Location: Pasadena, CA
10,087 posts, read 13,110,077 times
Reputation: 3982
Quote:
Originally Posted by BajanYankee View Post
Funny that this thread is kind of blending into the other thread on grocery stores. But access to grocery stores is relevant to the issue of car independence, right?

I can only speak from experience, but the few examples of easy access to large, urban grocery stores I can think of all come along with substantial price tags.

If you lived here, you could easily walk to the Safeway. Unless you're willing to live in someone's basement hovel, you're spending at least 2K to live here.

Washington, DC - Google Maps

There's this Whole Foods.
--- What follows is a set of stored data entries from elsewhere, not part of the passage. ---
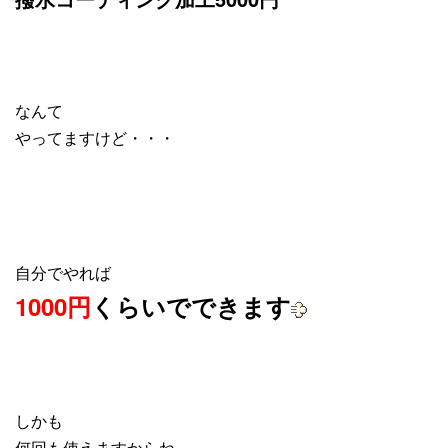
なんて
やってますけど・・・
自分でやれば
1000円
くらいでできます
しかも
何回も使えますからね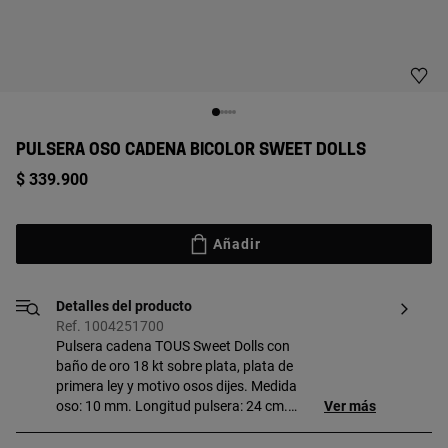
PULSERA OSO CADENA BICOLOR SWEET DOLLS
$ 339.900
Añadir
Detalles del producto
Ref. 1004251700
Pulsera cadena TOUS Sweet Dolls con
baño de oro 18 kt sobre plata, plata de
primera ley y motivo osos dijes. Medida
oso: 10 mm. Longitud pulsera: 24 cm.
Ver más
Cierre deslizante. Pieza fabricada con
plata de primera ley con baño de oro de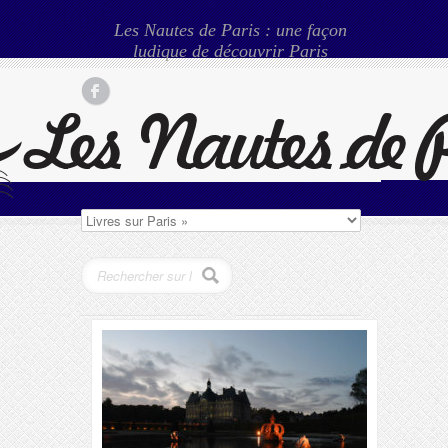
Les Nautes de Paris : une façon
ludique de découvrir Paris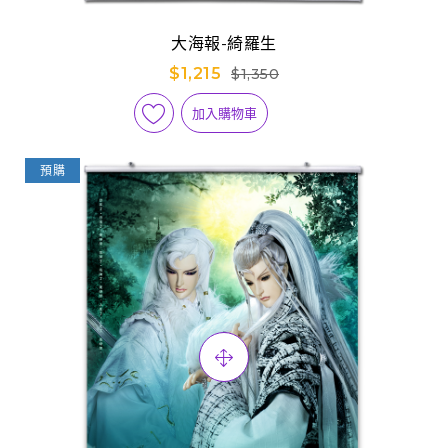
大海報-綺羅生
$1,215
$1,350
加入購物車
預購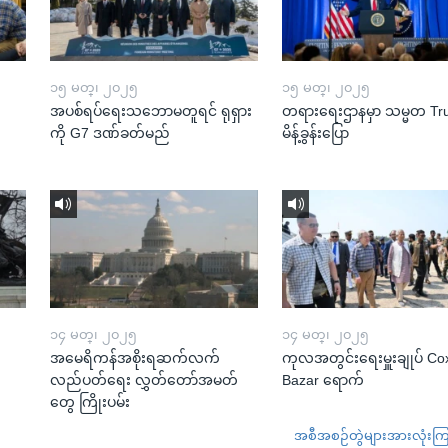
၁၅ မတ္၊ ၂၀၂၅
၁၅ မတ္၊ ၂၀၂၅
အပစ်ရပ်ရေးသဘောမတူရင် ရုရှား
တရားရေးဌာနမှာ သမ္မတ T
ကို G7 ဒဏ်ခတ်မည်
မိန့်ခွန်းပြော
၁၄ မတ္၊ ၂၀၂၅
၁၄ မတ္၊ ၂၀၂၅
အမေရိကန်အစိုးရဆက်လက်
ကုလအတွင်းရေးမှူးချုပ် Co
လည်ပတ်ရေး လွှတ်တော်အမတ်
Bazar ရောက်
တွေ ကြိုးပမ်း
အစီအစဉ်တွဲများအားလုံးကြည့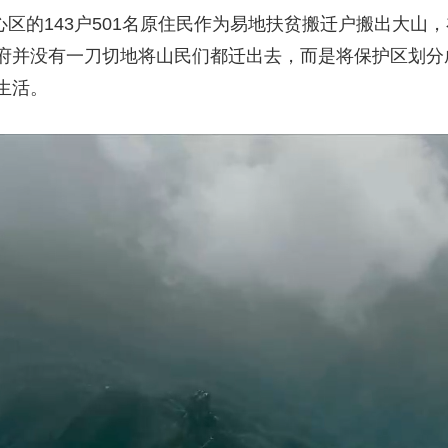
核心区的143户501名原住民作为易地扶贫搬迁户搬出大
府并没有一刀切地将山民们都迁出去，而是将保护区划分
生活。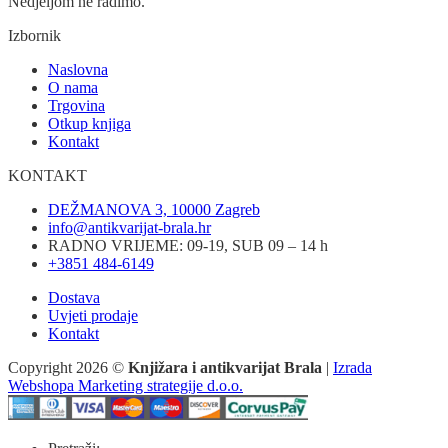
Nedjeljom ne radimo.
Izbornik
Naslovna
O nama
Trgovina
Otkup knjiga
Kontakt
KONTAKT
DEŽMANOVA 3, 10000 Zagreb
info@antikvarijat-brala.hr
RADNO VRIJEME: 09-19, SUB 09 – 14 h
+3851 484-6149
Dostava
Uvjeti prodaje
Kontakt
Copyright 2026 ©
Knjižara i antikvarijat Brala
|
Izrada
Webshopa Marketing strategije d.o.o.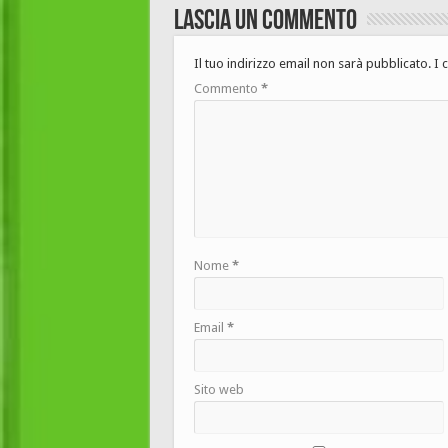
Lascia un commento
Il tuo indirizzo email non sarà pubblicato.
I 
Commento
*
Nome
*
Email
*
Sito web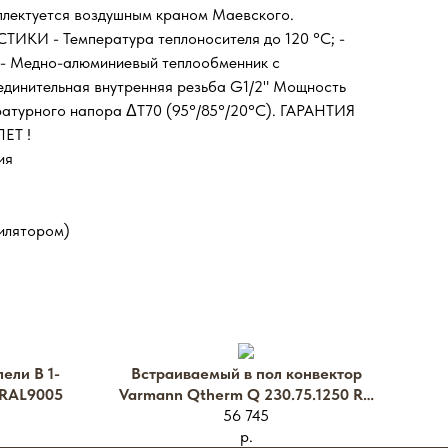
плектуется воздушным краном Маевского.
КИ - Температура теплоносителя до 120 °С; -
; - Медно-алюминиевый теплообменник с
единительная внутренняя резьба G1/2" Мощность
ратурного напора ΔT70 (95°/85°/20°С). ГАРАНТИЯ
ЕТ !
ия
илятором)
ели В 1-
Встраиваемый в пол конвектор
 RAL9005
Varmann Qtherm Q 230.75.1250 RR
56 745
U EV1
р.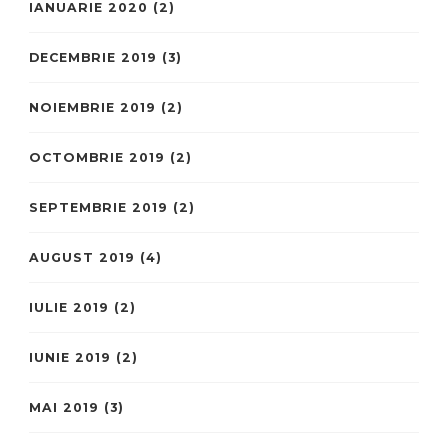
IANUARIE 2020
(2)
DECEMBRIE 2019
(3)
NOIEMBRIE 2019
(2)
OCTOMBRIE 2019
(2)
SEPTEMBRIE 2019
(2)
AUGUST 2019
(4)
IULIE 2019
(2)
IUNIE 2019
(2)
MAI 2019
(3)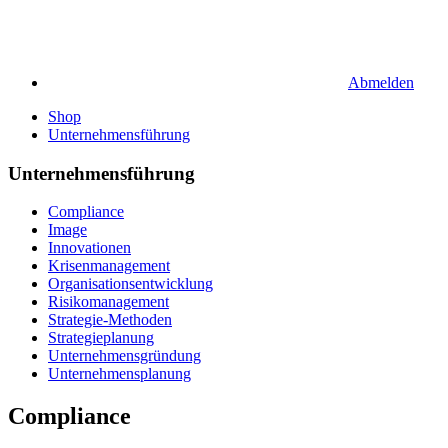
Abmelden
Shop
Unternehmensführung
Unternehmensführung
Compliance
Image
Innovationen
Krisenmanagement
Organisationsentwicklung
Risikomanagement
Strategie-Methoden
Strategieplanung
Unternehmensgründung
Unternehmensplanung
Compliance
But I'm pretty sure the apartments across the street aren't rent controlled.

Washington, DC - Google Maps

Beaucoup bucks to live here.

Washington, DC - Google Maps

It costs a lot to live near here.

Brooklyn, NY - Google Maps

Here's another example.

Fairway Market, Brooklyn, NY - Google Maps

There just aren't many large grocery stores to walk to in the cities I've lived in. So you pay a premium to live within walking distance of one.
I'd say grocery store access is near the top for me when considering if a place is conveniently walkable.

The Ralph's TOD in Hollywood is affordable housing. It's not the most urban structure in the world but certainly provides a grocery store in a walkable environment with affordable housing nearby.

LA is a little different since a single floor supermarket with a parking lot is more common than older cities. But even in San Francisco the Safeways mostly seemed to have at least a small surface parking lot.